Bursa’ya, Jinekoloji Kış Kongresi’ne gideceğim. 38 üzerinde ateşim var. Medimagazin’den aradılar gelecek haftanın yazısını göndermek gerekiyor. Bir aydır hiçbir şey yazmamışım. Kolay değil 33 yıldır tanıdığım, hocamız Mülazım Yıldırım’ı kaybedeli neredeyse bir ay oluyor. İnsanın yazı yazmak için eli tutmasa da, çaresiz yazacağım.
Hoca uzaklardan değil Ankara’ya 50 kilometre yakınlıkta, Haymana’nın Deveci köyünden. Altı kardeşinden hocadan başka ilkokulu bitiren bile yok. Birlikte asistanlık yaptık. 80’lerin başında arabasını satıp bir yıllığına Fransa’da mirkrocerrahi öğreniyor. Gazi Tıp Fakültesi’nde, 1986 yılında yardımcı doçent olarak göreve başladığımdan beri birlikte çalıştık. Pek çok doktor ve uzman yetiştirmiştir. Bunlardan bir kısmı doçentlik hatta profesörlüğe kadar yükselmişlerdir.
Kurduğu ‘Türkiye İnfertilite Vakfı’ ile, yılda bir kez Ankara’da geleneksel infertilite kongreleri düzenler. Son kongresinde jübilesini yaptığını söylemesinin üzerinden çok geçmemişti ki, iki ay sonra hayatla jübilesini yaptı. İlginç ve kendine has sanatsal özellikleri olan hoca, önce tesbih, halı, kilim koleksiyonları ile başlamış. Yazdığı şiirleri kitap olmuş, bir kısmı bestelenmiş. Toprağa merak salmış, kurduğu çiftliğinde üzümden, kayısıya pek çok meyve yetiştirmiş. Bilim alanında 3 kitap yayınlamış. Yaşamının son yılında bile üretmeye devam etmiş ve ‘Bebek’ adında bir roman yazmış, kendi resimlerinden oluşan, özel albüm çıkartmış ve arkadaşlarına dağıtmıştır.

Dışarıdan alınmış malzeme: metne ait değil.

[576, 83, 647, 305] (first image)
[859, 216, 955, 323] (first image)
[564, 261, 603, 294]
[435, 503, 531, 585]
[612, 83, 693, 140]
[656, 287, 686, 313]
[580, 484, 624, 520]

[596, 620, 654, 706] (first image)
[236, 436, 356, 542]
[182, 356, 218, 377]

Sanatçı özelliklerinin yanında, hoca aslında, sarsılmaz bir savaşçı idi. İnandığı fikirler uğruna sonuna kadar savaşırdı. Hatta, tek başına kalsa bile. Kadın infertilitesinde mikrocerrahinin yerini, tüp bebek uygulamaları alırken, hoca mikrocerrahiye devamda ısrar etti.
2000 yılında rektörlük seçimlerine katıldı. Bin iki yüzün üzerinde katılımdan, ancak 13 oy alabildi. Bunlardan biri de benim oyum idi. Kazanamayacağını bile bile oyumuzu verdik.

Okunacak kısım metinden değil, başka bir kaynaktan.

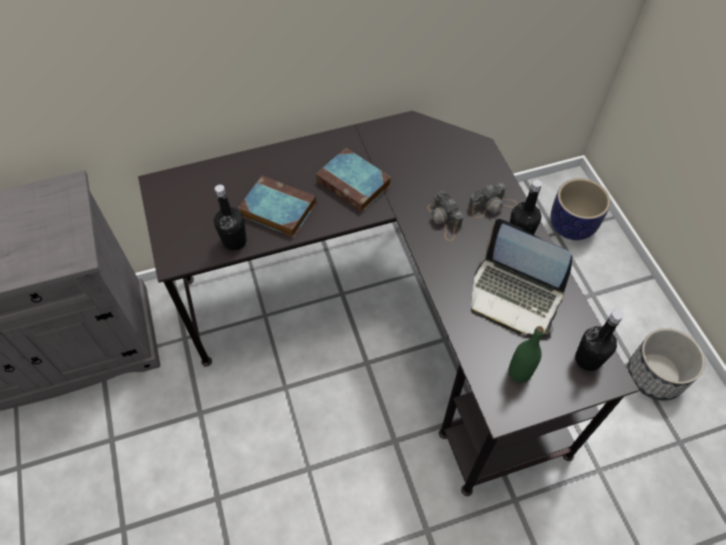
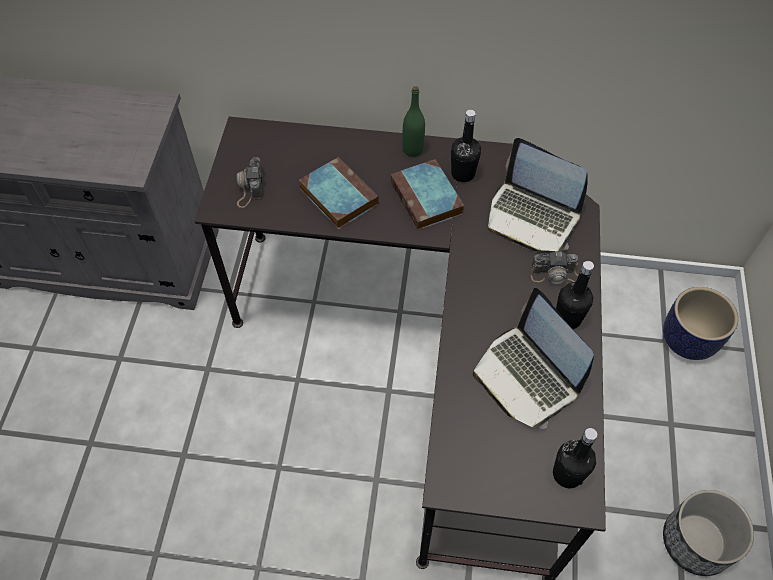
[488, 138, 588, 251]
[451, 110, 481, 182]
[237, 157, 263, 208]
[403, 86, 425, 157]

2001 yılında fakültede idari görevlere geldikten sonra, tüp bebek merkezinin yönetimini de üstlendim. Hocaya, ‘gel çalış eksiklerini gider, bilmediklerini öğren, kendini tüp bebek konusunda da geliştir’ dedim. Ancak hoca, sadece benim yerime müdür olmak istedi. Olmadı. Sonuçta, rektörlüğe bağlı olan merkez, anabilim dalımızın sade bir ünitesi haline geldi.
Hoca, kendi açısından basit saydığı rutin işlere girmedi. Oosit aspirasyonu, embriyo transferi işlemlerine ise hiç katılmadı. Bu nedenle de kendini yenileyemedi. Daha da ötesi bizlerin, yani yakın arkadaşlarının karşısına geçti. Yapacak bir şey olmadığından son 5 yılı böyle limoni geçirdik.
Kırkından sonra, kayak yapmayı, tekne kaptanlığını, amatör telsizciliği de öğrenen hocamız, fırsat buldukça, özellikle yakın tarihimizi okurdu. Kadın doğum camiasından, bir hocamız daha geldi geçti. İyi insan, iyi bir eş, olmasının yanında, iyi baba ve iyi dede olan hocamızı rahmetle anıyoruz. Mekanın cennet olsun sevgili hocam.